Achille rushes over and scans the paper taped to the wall. “But there’s no launch scheduled today,” he says, confused.
*bi-bi-bip-BEEP-BEEP-BEEP-bi-bi-bip*
They both jump at the sound this time.
“It’s coming through on the Soviet frequency,” says Giovanni as he scans their instruments.
“What is it? What’s the beeping mean?”
“It’s Morse Code cazzo, can’t you tell?”
Achille shakes his head. Giovanni was always the smarter of the two. It was he who had first had the idea to rig up a recording station when the Soviets released the radio frequency used for the Sputnik 1 launch. He had scavenged electronics to build bigger and better satellite dishes. He had discovered this little bunker that now served as their base.
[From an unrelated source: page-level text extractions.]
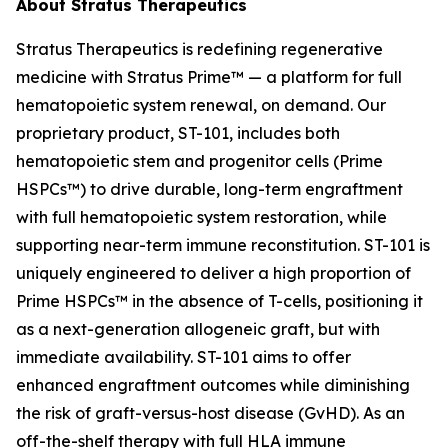
About Stratus Therapeutics
Stratus Therapeutics is redefining regenerative
medicine with Stratus Prime™ — a platform for full
hematopoietic system renewal, on demand. Our
proprietary product, ST-101, includes both
hematopoietic stem and progenitor cells (Prime
HSPCs™) to drive durable, long-term engraftment
with full hematopoietic system restoration, while
supporting near-term immune reconstitution. ST-101 is
uniquely engineered to deliver a high proportion of
Prime HSPCs™ in the absence of T-cells, positioning it
as a next-generation allogeneic graft, but with
immediate availability. ST-101 aims to offer
enhanced engraftment outcomes while diminishing
the risk of graft-versus-host disease (GvHD). As an
off-the-shelf therapy with full HLA immune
*bi-bi-bip-BEEP-BEEP-BEEP-bi-bi-bip*
“What’s it mean, Gio?” he asks again.
“It means ‘SOS’. But I’m not hearing any voices, so their equipment must be shot to hell.” Giovanni jumps out of his chair, and scans the read-outs, “Help me with the Doppler data - maybe we can figure out where they are.”
*bi-bi-bip-BEEP-BEEP-BEEP-bi-bi-bip*
They both scribble down numbers as fast as they can, their pens scratching as they power through formula after formula. Again, this was Giovanni’s doing: if you isolated the Doppler effect in the signals, you could get the craft’s speed and altitude.
Achille crumples his paper up in a ball and angrily throws it at the wall.
Cazzo, I got it wrong again.”
Giovanni looks up eerily. “What did you get?”
“Nothing. Almost no relative speed.”
*bi-bi-bip-BEEP-BEEP-BEEP-bi-bi-bip*.
It’s softer this time, the beeping. Almost as if it’s coming from farther away. Giovanni’s eyes suddenly seem sad. Cold.
“I got the same result Achille.”
“What? That doesn’t make sense. Is the shuttle standing still?”
“No, it couldn’t be. There’s only one explanation.” His voice is different. Usually it sings, but now it’s flat and dark. Again, the beeping rings, softer than before.
*bi-bi-bip-BEEP-BEEP-BEEP-bi-bi-bip*
“What is it?”
“It means it’s moving away from us. Achille, it’s moving away from Earth.”
They stare at the console, trying not to think of the lone cosmonauts stuck above the earth in a coffin of steel.
*bi-bi-bip-BEEP-BEEP-BEEP-bi-bi-bip*
It’s so soft you can barely hear it now. So soft that it’s almost soothing. A faint goodbye. An epitaph.
SOS.
They stand there, still as statues, eyes on the machine.
Hours pass.
It doesn’t beep again.

Four months later, on the 12th of April 1961, Yuri Gagarin officially becomes the first man to make it to space… and back.
But was he really the first, or just the first to make it back?
Is there a craft out there, drifting away in the void, a frozen finger still pressed on an emergency button?
This is the theory of the secret martyrs of the Soviet Space Race.